AIM OF THE TASK |
Pull every line out of the records below and copy each one character for character, in the same order.

^^^^^^^^^^^^^^^^

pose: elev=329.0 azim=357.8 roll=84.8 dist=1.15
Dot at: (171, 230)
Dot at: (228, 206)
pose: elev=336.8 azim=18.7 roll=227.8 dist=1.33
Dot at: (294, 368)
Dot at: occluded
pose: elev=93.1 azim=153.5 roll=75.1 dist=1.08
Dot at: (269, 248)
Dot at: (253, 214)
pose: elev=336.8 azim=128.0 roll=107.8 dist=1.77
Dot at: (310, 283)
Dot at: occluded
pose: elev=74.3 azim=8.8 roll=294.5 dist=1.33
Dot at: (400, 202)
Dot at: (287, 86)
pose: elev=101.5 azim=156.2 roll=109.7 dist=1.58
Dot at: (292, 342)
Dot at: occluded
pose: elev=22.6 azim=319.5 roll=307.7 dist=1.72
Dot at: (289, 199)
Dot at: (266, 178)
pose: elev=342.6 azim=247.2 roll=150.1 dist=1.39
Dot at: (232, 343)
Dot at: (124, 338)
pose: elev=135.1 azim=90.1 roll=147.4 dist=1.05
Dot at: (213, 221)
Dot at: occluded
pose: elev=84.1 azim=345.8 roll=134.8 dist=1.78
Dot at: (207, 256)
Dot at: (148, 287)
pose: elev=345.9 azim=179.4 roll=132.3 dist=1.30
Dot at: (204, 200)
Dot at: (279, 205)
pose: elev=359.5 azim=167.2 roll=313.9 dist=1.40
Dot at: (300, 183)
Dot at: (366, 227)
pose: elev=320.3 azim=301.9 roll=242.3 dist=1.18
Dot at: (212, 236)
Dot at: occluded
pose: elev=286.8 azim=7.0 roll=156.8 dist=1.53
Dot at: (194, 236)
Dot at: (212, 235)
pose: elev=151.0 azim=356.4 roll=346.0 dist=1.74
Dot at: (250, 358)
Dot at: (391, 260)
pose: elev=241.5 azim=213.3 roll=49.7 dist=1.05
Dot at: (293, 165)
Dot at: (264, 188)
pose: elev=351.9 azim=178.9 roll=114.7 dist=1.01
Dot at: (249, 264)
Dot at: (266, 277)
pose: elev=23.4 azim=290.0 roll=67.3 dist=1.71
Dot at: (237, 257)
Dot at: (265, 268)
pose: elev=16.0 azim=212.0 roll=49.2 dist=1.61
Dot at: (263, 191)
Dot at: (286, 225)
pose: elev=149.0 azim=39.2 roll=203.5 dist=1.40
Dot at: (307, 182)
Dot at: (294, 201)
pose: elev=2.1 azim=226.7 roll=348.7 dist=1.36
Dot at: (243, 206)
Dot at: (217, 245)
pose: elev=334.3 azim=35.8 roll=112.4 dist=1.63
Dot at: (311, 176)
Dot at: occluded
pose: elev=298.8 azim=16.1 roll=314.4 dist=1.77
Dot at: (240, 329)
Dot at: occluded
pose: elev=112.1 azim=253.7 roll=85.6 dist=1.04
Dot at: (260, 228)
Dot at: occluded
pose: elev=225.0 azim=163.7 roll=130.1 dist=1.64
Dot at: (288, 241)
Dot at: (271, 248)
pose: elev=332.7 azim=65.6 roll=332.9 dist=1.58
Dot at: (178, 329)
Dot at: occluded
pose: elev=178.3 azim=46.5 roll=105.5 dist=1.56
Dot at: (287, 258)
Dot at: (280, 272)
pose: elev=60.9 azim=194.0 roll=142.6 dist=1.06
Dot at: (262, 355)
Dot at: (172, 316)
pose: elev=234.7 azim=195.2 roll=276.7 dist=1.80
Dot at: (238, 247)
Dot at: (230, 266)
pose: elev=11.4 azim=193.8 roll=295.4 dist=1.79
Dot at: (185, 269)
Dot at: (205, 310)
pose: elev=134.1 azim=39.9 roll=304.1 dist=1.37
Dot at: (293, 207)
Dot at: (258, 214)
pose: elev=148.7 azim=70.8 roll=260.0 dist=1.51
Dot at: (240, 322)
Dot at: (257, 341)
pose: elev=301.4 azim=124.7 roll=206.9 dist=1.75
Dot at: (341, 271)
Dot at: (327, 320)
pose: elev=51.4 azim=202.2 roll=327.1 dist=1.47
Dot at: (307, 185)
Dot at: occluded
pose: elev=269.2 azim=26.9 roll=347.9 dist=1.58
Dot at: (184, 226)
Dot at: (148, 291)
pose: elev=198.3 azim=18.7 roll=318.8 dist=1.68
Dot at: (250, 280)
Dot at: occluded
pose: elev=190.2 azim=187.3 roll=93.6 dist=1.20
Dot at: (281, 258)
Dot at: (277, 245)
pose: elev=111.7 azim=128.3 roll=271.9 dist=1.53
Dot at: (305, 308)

^^^^^^^^^^^^^^^^

TASK ANSWER |
pose: elev=329.0 azim=357.8 roll=84.8 dist=1.15
Dot at: (171, 230)
Dot at: (228, 206)
pose: elev=336.8 azim=18.7 roll=227.8 dist=1.33
Dot at: (294, 368)
Dot at: occluded
pose: elev=93.1 azim=153.5 roll=75.1 dist=1.08
Dot at: (269, 248)
Dot at: (253, 214)
pose: elev=336.8 azim=128.0 roll=107.8 dist=1.77
Dot at: (310, 283)
Dot at: occluded
pose: elev=74.3 azim=8.8 roll=294.5 dist=1.33
Dot at: (400, 202)
Dot at: (287, 86)
pose: elev=101.5 azim=156.2 roll=109.7 dist=1.58
Dot at: (292, 342)
Dot at: occluded
pose: elev=22.6 azim=319.5 roll=307.7 dist=1.72
Dot at: (289, 199)
Dot at: (266, 178)
pose: elev=342.6 azim=247.2 roll=150.1 dist=1.39
Dot at: (232, 343)
Dot at: (124, 338)
pose: elev=135.1 azim=90.1 roll=147.4 dist=1.05
Dot at: (213, 221)
Dot at: occluded
pose: elev=84.1 azim=345.8 roll=134.8 dist=1.78
Dot at: (207, 256)
Dot at: (148, 287)
pose: elev=345.9 azim=179.4 roll=132.3 dist=1.30
Dot at: (204, 200)
Dot at: (279, 205)
pose: elev=359.5 azim=167.2 roll=313.9 dist=1.40
Dot at: (300, 183)
Dot at: (366, 227)
pose: elev=320.3 azim=301.9 roll=242.3 dist=1.18
Dot at: (212, 236)
Dot at: occluded
pose: elev=286.8 azim=7.0 roll=156.8 dist=1.53
Dot at: (194, 236)
Dot at: (212, 235)
pose: elev=151.0 azim=356.4 roll=346.0 dist=1.74
Dot at: (250, 358)
Dot at: (391, 260)
pose: elev=241.5 azim=213.3 roll=49.7 dist=1.05
Dot at: (293, 165)
Dot at: (264, 188)
pose: elev=351.9 azim=178.9 roll=114.7 dist=1.01
Dot at: (249, 264)
Dot at: (266, 277)
pose: elev=23.4 azim=290.0 roll=67.3 dist=1.71
Dot at: (237, 257)
Dot at: (265, 268)
pose: elev=16.0 azim=212.0 roll=49.2 dist=1.61
Dot at: (263, 191)
Dot at: (286, 225)
pose: elev=149.0 azim=39.2 roll=203.5 dist=1.40
Dot at: (307, 182)
Dot at: (294, 201)
pose: elev=2.1 azim=226.7 roll=348.7 dist=1.36
Dot at: (243, 206)
Dot at: (217, 245)
pose: elev=334.3 azim=35.8 roll=112.4 dist=1.63
Dot at: (311, 176)
Dot at: occluded
pose: elev=298.8 azim=16.1 roll=314.4 dist=1.77
Dot at: (240, 329)
Dot at: occluded
pose: elev=112.1 azim=253.7 roll=85.6 dist=1.04
Dot at: (260, 228)
Dot at: occluded
pose: elev=225.0 azim=163.7 roll=130.1 dist=1.64
Dot at: (288, 241)
Dot at: (271, 248)
pose: elev=332.7 azim=65.6 roll=332.9 dist=1.58
Dot at: (178, 329)
Dot at: occluded
pose: elev=178.3 azim=46.5 roll=105.5 dist=1.56
Dot at: (287, 258)
Dot at: (280, 272)
pose: elev=60.9 azim=194.0 roll=142.6 dist=1.06
Dot at: (262, 355)
Dot at: (172, 316)
pose: elev=234.7 azim=195.2 roll=276.7 dist=1.80
Dot at: (238, 247)
Dot at: (230, 266)
pose: elev=11.4 azim=193.8 roll=295.4 dist=1.79
Dot at: (185, 269)
Dot at: (205, 310)
pose: elev=134.1 azim=39.9 roll=304.1 dist=1.37
Dot at: (293, 207)
Dot at: (258, 214)
pose: elev=148.7 azim=70.8 roll=260.0 dist=1.51
Dot at: (240, 322)
Dot at: (257, 341)
pose: elev=301.4 azim=124.7 roll=206.9 dist=1.75
Dot at: (341, 271)
Dot at: (327, 320)
pose: elev=51.4 azim=202.2 roll=327.1 dist=1.47
Dot at: (307, 185)
Dot at: occluded
pose: elev=269.2 azim=26.9 roll=347.9 dist=1.58
Dot at: (184, 226)
Dot at: (148, 291)
pose: elev=198.3 azim=18.7 roll=318.8 dist=1.68
Dot at: (250, 280)
Dot at: occluded
pose: elev=190.2 azim=187.3 roll=93.6 dist=1.20
Dot at: (281, 258)
Dot at: (277, 245)
pose: elev=111.7 azim=128.3 roll=271.9 dist=1.53
Dot at: (305, 308)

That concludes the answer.